> _Consignes_
a – Transcrivez à l'identique le passage du texte sur le projet d'Accord de Copenhague qui commence aux mots « Les rumeurs se » et s'arrête après « la société civile. ».
b – Poursuivez le texte sur le projet d'Accord de Copenhague en reprenant juste après sa dernière phrase.

> _Texte à lire_
::::::::::
Les rumeurs se sont donc confirmées. Déjà la semaine passée, l’information selon laquelle le gouvernement danois aurait déjà formulé une « déclaration politique » qui pourrait représenter le principal résultat de la Conférence sur les changements climatiques, maintenant qu’un accord international complet n’est plus à l’ordre du jour, était un secret de polichinelle. Le texte préliminaire a fuité, provoquant l’ire des délégués du Sud et des organisations de la société civile.
 
Le projet intitulé « Accord de Copenhague sous l’égide de la Convention-cadre des Nations Unies sur les changements climatiques (CCNUCC) » introduirait des objectifs d’émissions en pourcentages pour tous à l’exception des Pays les moins avancés, sabotant ainsi complètement le Protocole de Kyoto, qui fait une distinction entre les états industrialisés dits Annexe 1 et le reste du Monde. Le texte suggère également que les mesures de support financier et technologique aux pays ne faisant pas partie de l’Annexe 1, l’un des principes de base de la CCNUCC, soit maintenant assujetties à leur capacité de respecter les exigences complexes de contrôle des émissions.
 
La CCNUCC a rapidement essayé de limiter les dégâts en publiant une déclaration du Secrétaire exécutif Yvo de Boer indiquant que le projet de texte était « une prise de décision avancées par le Premier ministre danois », tout en maintenant qu’il ne s’agissait pas d’un « texte formel » du processus de négociation des Nations Unies.
::::::::::
> _Données extraites_
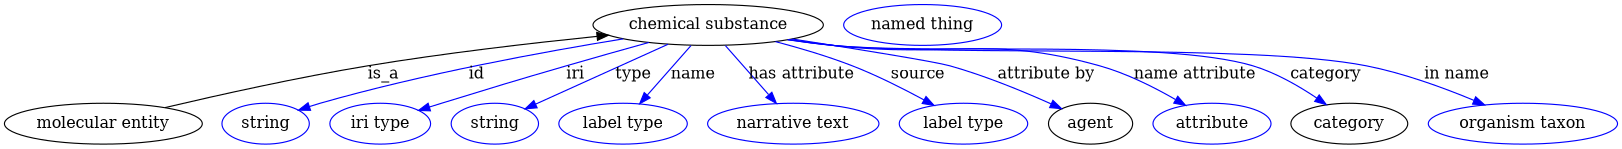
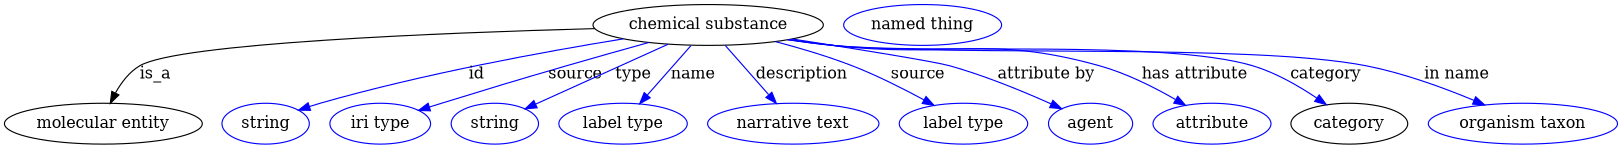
  digraph {
    node [color=blue]
    edge [color=blue style=solid]
    n1 [height=0.5 label="chemical substance" width=2.2026 color=""]
    "molecular entity" [height=0.5 width=1.9137 color=""]
    n3 [height=0.5 label=string width=0.84854]
    n4 [height=0.5 label="iri type" width=1.011]
    n5 [height=0.5 label=string width=0.84854]
    n6 [height=0.5 label="label type" width=1.2638]
    n7 [height=0.5 label="narrative text" width=1.6068]
    n8 [height=0.5 label="label type" width=1.2638]
-   n9 [color=black height=0.5 label=agent width=0.83048]
+   n9 [height=0.5 label=agent width=0.83048]
    n10 [height=0.5 label=attribute width=1.1193]
    category [height=0.5 width=1.1374 color=""]
    n12 [height=0.5 label="organism taxon" width=1.8234]
    n13 [height=0.5 label="named thing" width=1.5346]
-   "molecular entity" -> n1 [label=is_a color="" style=""]
+   n1 -> "molecular entity" [label=is_a color="" style=""]
    n1 -> n3 [label=id]
-   n1 -> n4 [label=iri]
+   n1 -> n4 [label=source]
    n1 -> n5 [label=type]
    n1 -> n6 [label=name]
-   n1 -> n7 [label="has attribute"]
+   n1 -> n7 [label=description]
    n1 -> n8 [label=source]
    n1 -> n9 [label="attribute by"]
-   n1 -> n10 [label="name attribute"]
+   n1 -> n10 [label="has attribute"]
    n1 -> category [label=category]
    n1 -> n12 [label="in name"]
  }
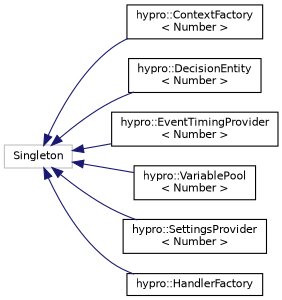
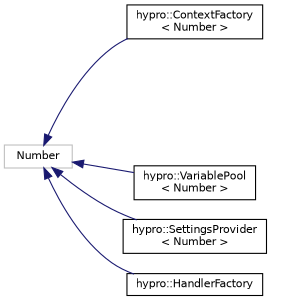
  digraph {
    rankdir=LR
    node [color=black fillcolor=white fontname=Helvetica fontsize=10 shape=record style=filled]
    edge [color=midnightblue dir=back fontname=Helvetica fontsize=10 labelfontname=Helvetica labelfontsize=10 style=solid]
-   n1 [color=grey75 height=0.2 label=Singleton width=0.4]
+   n1 [color=grey75 height=0.2 label=Number width=0.4]
    n2 [height=0.2 label="hypro::ContextFactory\l\< Number \>" width=0.4]
-   n3 [height=0.2 label="hypro::DecisionEntity\l\< Number \>" width=0.4]
-   n4 [height=0.2 label="hypro::EventTimingProvider\l\< Number \>" width=0.4]
    n5 [height=0.2 label="hypro::VariablePool\l\< Number \>" width=0.4]
    n6 [height=0.2 label="hypro::SettingsProvider\l\< Number \>" width=0.4]
    n7 [height=0.2 label="hypro::HandlerFactory" width=0.4]
    n1 -> n2
-   n1 -> n3
-   n1 -> n4
    n1 -> n5
    n1 -> n6
    n1 -> n7
  }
::::::::::
> _Ensemble des réponses_
a –
Les rumeurs se sont donc confirmées. Déjà la semaine passée, l’information selon laquelle le gouvernement danois aurait déjà formulé une « déclaration politique » qui pourrait représenter le principal résultat de la Conférence sur les changements climatiques, maintenant qu’un accord international complet n’est plus à l’ordre du jour, était un secret de polichinelle. Le texte préliminaire a fuité, provoquant l’ire des délégués du Sud et des organisations de la société civile.

b –
Mais le texte qui a filtré a provoqué des réactions de colère chez plusieurs délégués du Sud. Lumumba Di Aping, président soudanais du G77 plus la Chine, regroupant 132 pays en voie de développement, a déclaré que le Premier ministre danois Lars Lokke Rasmussen avait failli à son rôle d’hôte neutre et au contraire « choisi de protéger les pays riches ». L’émergence du projet de texte a également été accueillie par une marche de protestation de membres de l’Alliance panafricaine pour une justice climatique à travers le Bella Centre, scandant « Deux degrés est un suicide, Une seule Afrique, un seul degré ».

Déficit démocratique

Ce n’est pas simplement le contenu du texte qui préoccupe, mais aussi la façon sournoise et biaisée dont il est apparu. La présidence de la COP, aux mains du pays d’accueil le Danemark, a pour mandat de fabriquer des compromis basés sur des projets de textes péniblement négociés. Dans ce cas, la présidence est accusée non seulement d’outrepasser ses fonctions, mais également de sauter par-dessus à pieds joints, rendant caduques des décisions des Nations Unies par des propositions partiellement empruntées à un texte discuté au Forum des principaux acteurs économiques, une initiative présidée par le Président des Etats-Unis Barack Obama ayant des liens étroits avec le G20.
 
Ainsi que Meena Raman, secrétaire honoraire des Amis de la terre Malaisie l’explique : « L’accord de Copenhague qui a filtré viole les principes démocratiques des Nations Unies et représente une menace pour les négociations de Copenhague. En discutant leur texte lors de réunions de coulisses secrètes avec quelques pays privilégiés, les Danois font le contraire de ce que le monde attend d’un pays hôte. Le gouvernement danois doit arrêter de conspirer avec d’autres nations riches. Il doit, au contraire, prendre comme point de départ la position des pays du Monde majoritaire – qui sont les moins responsables des changements climatiques, mais en sont les principales victimes. »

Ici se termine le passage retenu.